鎌倉小町通りの路地を折れた奥にあるフリースペース「プレイン鎌倉」(鎌倉市雪ノ下1)に9月8日・15日・22日の3日間、まぜそばやコーヒーを提供する「MAZESOBAカフェ」がオープンする。
今回のユニフォームを着る、パートナーの綿貫扶佐子さん。実家の焼き鳥店で働いてきた経験を生かして接客中心に担当する
出店するのは、大田区在住でラーメン店に勤務する河野充男さん。きっかけは、自宅に近い行きつけのカフェでたまたま隣り合わせになった、プレイン鎌倉スタッフの高橋勝彦さんとの出会いだったという。「路地裏で客を呼び込むのに苦労する立地だと聞き、逆にやる気が湧いてきた」と笑って振り返る。
鎌倉には観光で訪れたことしかなかったが、あらためて歩いてみると「歴史がありながら、新しい風も吹いていると感じた。特に路地には個人経営の面白そうな店が点在していた」と話す。入ってみると「どこも店主にバイタリティーがあふれていた。通りに面して客を待っている姿勢のチェーン店が多い中、路地の個人店はこちらに向けて矢を放っているようにも見えた」と続ける。
河野さんは仕事で全国を回っていた若い頃、各地でラーメンを食べて大好きになった。20代後半に二足のわらじでラーメン店で働くようになり、その後「横浜家系」の店に転職して本格的にラーメンの道に。現場だけでなく店舗開発などにも携わり、現在は喜多方ラーメン店で働いている。
「ラーメン好きはチェーン店ではなく、オリジナリティーを求めて店を探している」ことを日々の仕事で実感。40代半ばになり、独自のスタイルでの独立を考えていたところに高橋さんとの出会いがあった。「2年後には地元の大田区で倉庫を使って、イベントもできるカフェと麺類の融合した店を出すつもり。今回はそれを見据えてのチャレンジ」と意欲を見せる。
店舗面積は23平方メートル。席数は16席(店内10席、テラス6席)。メニューは「まぜそば」(900円)、「冷やしカレーまぜそば」(1,100円)など。キッチンが狭いため「スピーディーに提供できるメニューに絞った」と言う。ドリンクは、コーヒー(380円)、「トロピカルコーヒー」(400円)のほか、百貨店のイベントや通販でしか手に入らないという、プロレスラー藤波辰爾さんプロデュースの「藤波家のみかんジュース」(500円)も用意する。

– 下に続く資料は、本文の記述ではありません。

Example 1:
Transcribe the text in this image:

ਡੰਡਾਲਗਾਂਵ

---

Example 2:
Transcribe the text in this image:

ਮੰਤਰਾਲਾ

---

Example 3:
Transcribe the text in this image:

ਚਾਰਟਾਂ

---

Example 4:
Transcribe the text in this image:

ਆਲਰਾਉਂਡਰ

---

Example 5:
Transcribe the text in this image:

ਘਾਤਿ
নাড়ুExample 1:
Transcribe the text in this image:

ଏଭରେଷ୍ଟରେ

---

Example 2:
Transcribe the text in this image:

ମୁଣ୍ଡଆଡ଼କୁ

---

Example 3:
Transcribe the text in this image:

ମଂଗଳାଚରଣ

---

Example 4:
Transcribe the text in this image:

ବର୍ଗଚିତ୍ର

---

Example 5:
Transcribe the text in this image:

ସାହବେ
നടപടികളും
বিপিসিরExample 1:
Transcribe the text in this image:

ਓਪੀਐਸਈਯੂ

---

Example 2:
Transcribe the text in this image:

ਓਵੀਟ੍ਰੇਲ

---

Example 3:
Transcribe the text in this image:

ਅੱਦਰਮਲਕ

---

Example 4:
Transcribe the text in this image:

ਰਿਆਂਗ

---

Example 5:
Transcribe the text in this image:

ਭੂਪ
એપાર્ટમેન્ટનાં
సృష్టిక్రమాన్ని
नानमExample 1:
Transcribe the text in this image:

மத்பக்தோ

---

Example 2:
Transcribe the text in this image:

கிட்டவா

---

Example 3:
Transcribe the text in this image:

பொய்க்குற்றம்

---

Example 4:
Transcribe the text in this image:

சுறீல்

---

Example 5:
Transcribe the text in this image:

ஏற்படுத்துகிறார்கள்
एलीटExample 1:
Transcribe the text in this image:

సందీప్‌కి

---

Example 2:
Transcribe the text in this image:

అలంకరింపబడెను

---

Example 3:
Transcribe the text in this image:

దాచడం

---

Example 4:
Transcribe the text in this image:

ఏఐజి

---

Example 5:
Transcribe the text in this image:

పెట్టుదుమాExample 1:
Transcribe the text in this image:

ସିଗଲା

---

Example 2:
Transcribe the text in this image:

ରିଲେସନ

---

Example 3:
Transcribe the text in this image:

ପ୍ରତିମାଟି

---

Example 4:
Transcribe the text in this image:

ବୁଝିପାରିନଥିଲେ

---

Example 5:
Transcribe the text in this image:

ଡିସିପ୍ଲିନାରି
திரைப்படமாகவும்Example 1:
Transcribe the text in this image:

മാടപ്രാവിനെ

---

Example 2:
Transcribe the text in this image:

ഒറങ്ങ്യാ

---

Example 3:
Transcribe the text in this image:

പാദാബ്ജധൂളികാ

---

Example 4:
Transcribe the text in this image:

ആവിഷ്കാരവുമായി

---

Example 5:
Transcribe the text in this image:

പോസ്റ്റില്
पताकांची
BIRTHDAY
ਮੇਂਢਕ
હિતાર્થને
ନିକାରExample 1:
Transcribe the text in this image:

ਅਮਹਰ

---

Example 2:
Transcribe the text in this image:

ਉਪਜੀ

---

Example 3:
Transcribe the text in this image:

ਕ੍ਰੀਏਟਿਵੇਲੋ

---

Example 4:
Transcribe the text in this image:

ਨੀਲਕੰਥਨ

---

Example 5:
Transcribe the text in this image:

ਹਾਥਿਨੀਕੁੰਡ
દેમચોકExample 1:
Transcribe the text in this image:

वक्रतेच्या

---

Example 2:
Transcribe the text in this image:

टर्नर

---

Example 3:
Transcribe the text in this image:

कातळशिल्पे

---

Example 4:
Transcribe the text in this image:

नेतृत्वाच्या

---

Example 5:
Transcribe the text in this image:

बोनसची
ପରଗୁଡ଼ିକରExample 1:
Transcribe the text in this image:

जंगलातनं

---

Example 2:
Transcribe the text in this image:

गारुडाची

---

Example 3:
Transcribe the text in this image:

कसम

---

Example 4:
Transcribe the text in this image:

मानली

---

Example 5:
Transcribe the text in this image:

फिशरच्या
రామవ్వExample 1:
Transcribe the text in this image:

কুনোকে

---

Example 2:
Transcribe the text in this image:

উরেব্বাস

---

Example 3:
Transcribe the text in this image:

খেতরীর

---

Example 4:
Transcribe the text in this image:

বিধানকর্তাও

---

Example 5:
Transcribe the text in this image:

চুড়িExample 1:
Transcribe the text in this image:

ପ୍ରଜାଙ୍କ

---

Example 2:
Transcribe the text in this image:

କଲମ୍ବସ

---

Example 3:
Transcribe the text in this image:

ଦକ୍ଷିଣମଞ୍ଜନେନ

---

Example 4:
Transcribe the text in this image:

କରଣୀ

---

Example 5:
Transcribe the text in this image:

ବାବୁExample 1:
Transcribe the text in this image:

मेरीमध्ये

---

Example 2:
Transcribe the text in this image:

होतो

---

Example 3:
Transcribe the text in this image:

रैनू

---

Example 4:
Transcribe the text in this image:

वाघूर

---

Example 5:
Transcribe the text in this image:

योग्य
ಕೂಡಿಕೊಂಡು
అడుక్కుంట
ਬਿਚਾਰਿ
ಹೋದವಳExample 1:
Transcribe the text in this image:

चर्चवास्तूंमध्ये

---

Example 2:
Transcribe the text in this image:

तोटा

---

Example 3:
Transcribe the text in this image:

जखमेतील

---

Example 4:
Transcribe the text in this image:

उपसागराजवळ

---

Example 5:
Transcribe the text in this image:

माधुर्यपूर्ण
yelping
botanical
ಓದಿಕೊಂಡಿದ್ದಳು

壁面には、「横浜でたまたま入った喫茶店の壁に掛かっていた江ノ電の絵に一目ぼれして連絡を取った」という北英明さんの絵画を展示する。北さんは自動車メーカーのカレンダーを担当するなど活躍中の画家で、今回は鎌倉や湘南の風景画などを並べ販売も行う。「待ち時間もたっぷり楽しんでもらえるはず」と胸を張る。

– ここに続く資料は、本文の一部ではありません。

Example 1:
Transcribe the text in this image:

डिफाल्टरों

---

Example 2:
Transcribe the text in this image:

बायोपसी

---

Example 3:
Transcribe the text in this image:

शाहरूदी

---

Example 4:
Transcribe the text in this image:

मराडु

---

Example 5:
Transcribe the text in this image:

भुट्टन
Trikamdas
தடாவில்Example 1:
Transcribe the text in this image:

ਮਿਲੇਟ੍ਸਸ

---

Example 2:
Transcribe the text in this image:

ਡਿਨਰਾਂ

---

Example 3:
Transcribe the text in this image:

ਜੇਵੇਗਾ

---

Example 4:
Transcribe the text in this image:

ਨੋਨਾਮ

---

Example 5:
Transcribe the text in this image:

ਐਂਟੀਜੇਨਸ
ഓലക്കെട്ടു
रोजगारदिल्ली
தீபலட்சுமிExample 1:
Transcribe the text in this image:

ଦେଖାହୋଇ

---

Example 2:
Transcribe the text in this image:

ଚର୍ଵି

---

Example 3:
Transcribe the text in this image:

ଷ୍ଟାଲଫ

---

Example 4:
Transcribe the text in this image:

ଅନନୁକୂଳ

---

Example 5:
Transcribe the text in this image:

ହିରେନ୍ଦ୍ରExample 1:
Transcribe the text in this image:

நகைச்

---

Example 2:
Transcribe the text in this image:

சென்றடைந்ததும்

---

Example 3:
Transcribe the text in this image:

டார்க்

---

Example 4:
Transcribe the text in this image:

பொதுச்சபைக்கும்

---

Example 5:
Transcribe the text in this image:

22日は有名コーヒーショップを渡り歩いている若いバリスタが、マシンを持ち込んでスペシャルティーコーヒーを提供する。「彼とも高橋さんと知り合ったカフェが縁。今度はプレイン鎌倉でみんながつながり、それぞれが、そしていらっしゃるお客さまがみんなハッピーになっていければ」と話す。
用意された期間はわずか2カ月だったが、休日返上で準備を進めた。「やってみなければ分からないので、とにかくやってみる。やるからには全力で取り組む」と熱く語る河野さん。「味も、ボリュームも、価格も、空間も満足していただけるものを用意した。たった3日間だが、ここでも新たな出会いがあれば」とも。今回の様子を見ながら、今後も期間限定出店を検討したいという。
営業時間は、ランチ=11時~15時、カフェ=15時~17時。